* 抜粋
現代人には現代人なりの視点があると思うんですが、
それに加えてもうひとつの視点として。
井浦
それはとても大きいですね。
自分の感覚や眼差しにプラスして、
もうひとつ、縄文感覚からも
ひとつのものを考えたり、感じたりできる。
それって、すごく豊かなことですよね。
望月
普通にごはんを食べていて
「これ、縄文人が食べたら、どう思うかな」なんて
思うことがあります。
しょっぱすぎると思うかなとか、
こんな甘いものを食ったらどう思うだろうという
素朴な疑問とか。
あと人付き合いに悩んだときに
「縄文時代だったら、どう考えただろう」と
思いを巡らせたり。
それはぼく個人にとって、よかったことですね。

井浦
縄文感覚がいろんなところで活かされるというのは、
ぼくもとても共感します。
学術的にはそれはまだまだ解明されてはないけれども、
縄文って1万年以上かけて作られた豊かな時代。
その長い歴史のなかに
「争いがなかった」と言われていることが、
すごくすてきなことだと思って。
縄文の歴史を知ると、
弥生時代や古墳時代がすごく短いものに感じられますよね。
望月
うん、年表にすると
縄文時代の長さは桁違いであることがよくわかります。
井浦
時代が変わるときって、
必ず前の時代を押しつぶすような動きがあって、
そこではたくさんの人が亡くなっているわけですよね。
1万年という途方もない時代をつなげてこられた、
縄文人の視点、感覚って
すばらしいなと思うんです。
望月
もちろん縄文時代も、
1万年がまったくひとつの文化とは言い切れない。
ただ、やはり最初から最後まで、
割と同じような感覚を持っている人たちかな、
というふうにも思います。
やっぱり弥生時代に入ると、
かなり大きく変わるので。
井浦
まさに。

* 提供データ
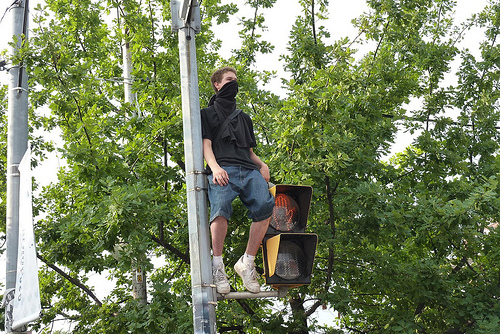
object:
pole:
[175, 35, 218, 333]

* 作業指示
A: 縄文についての対談で、井浦は縄文を何年以上かけて作られた時代だと述べているか。
B: 縄文についての対談を2文で要約せよ。
C: 縄文についての対談を、最後の発言の後から続けてください。

* 各問の答え
A: 1万年以上です。

B: 望月は、食事や人付き合いの場面で縄文人ならどう思うかを考えることがあり、それが自分にとってよかったと語る。井浦は縄文が1万年以上続き「争いがなかった」と言われる点をすてきだと述べ、望月も弥生時代に入ると大きく変わると応じる。

C:
望月
縄文時代にも小競り合いや
個人的な殴り合いはあったと思いますけれど(笑)、
大がかりな戦争の痕跡は少なく、残っていない。
現代から、その争わなくてすんだ時代を見ると、
「われわれも縄文人みたいになれないかね」と
思いますよね。
井浦
ぼく、縄文人の骨の研究に
すごく好きなエピソードがあって。
骨折痕のある老人の骨が出土したのですが、
死因は骨折ではなかったんです。
骨折後も、若者に背負われながら移住生活を続け、
最終的には海の近くの比較的大きな集落に定住する。
彼はそこに埋葬されたんです。
生活にも祈りの儀式にも
すべてにおいて知恵を授けてくれる存在として
年長者が敬われていたことがわかるエピソードですよね。
体力的に弱い人にも、
すべての人にちゃんと役割があった。
そして、小さな喧嘩はあれど
「あそこの集落を全滅させよう」というような
争いはないという時代。
現代人のぼくにとっては、痛いぐらいに刺さるんです。
望月
めちゃくちゃ刺さりますね。
井浦
それが弥生時代以降、武器が作られて、
生きるための狩りではなく、
土地を奪うため、人を殺すために使われてきた。
それは、争い、戦さ、戦争と言葉を変えて、
現代までずっと続くんです。
望月
縄文時代に「狩猟採集しか知らない野蛮な人たち」
というイメージを持っている人もいるかもしれないけれど、
そうじゃない。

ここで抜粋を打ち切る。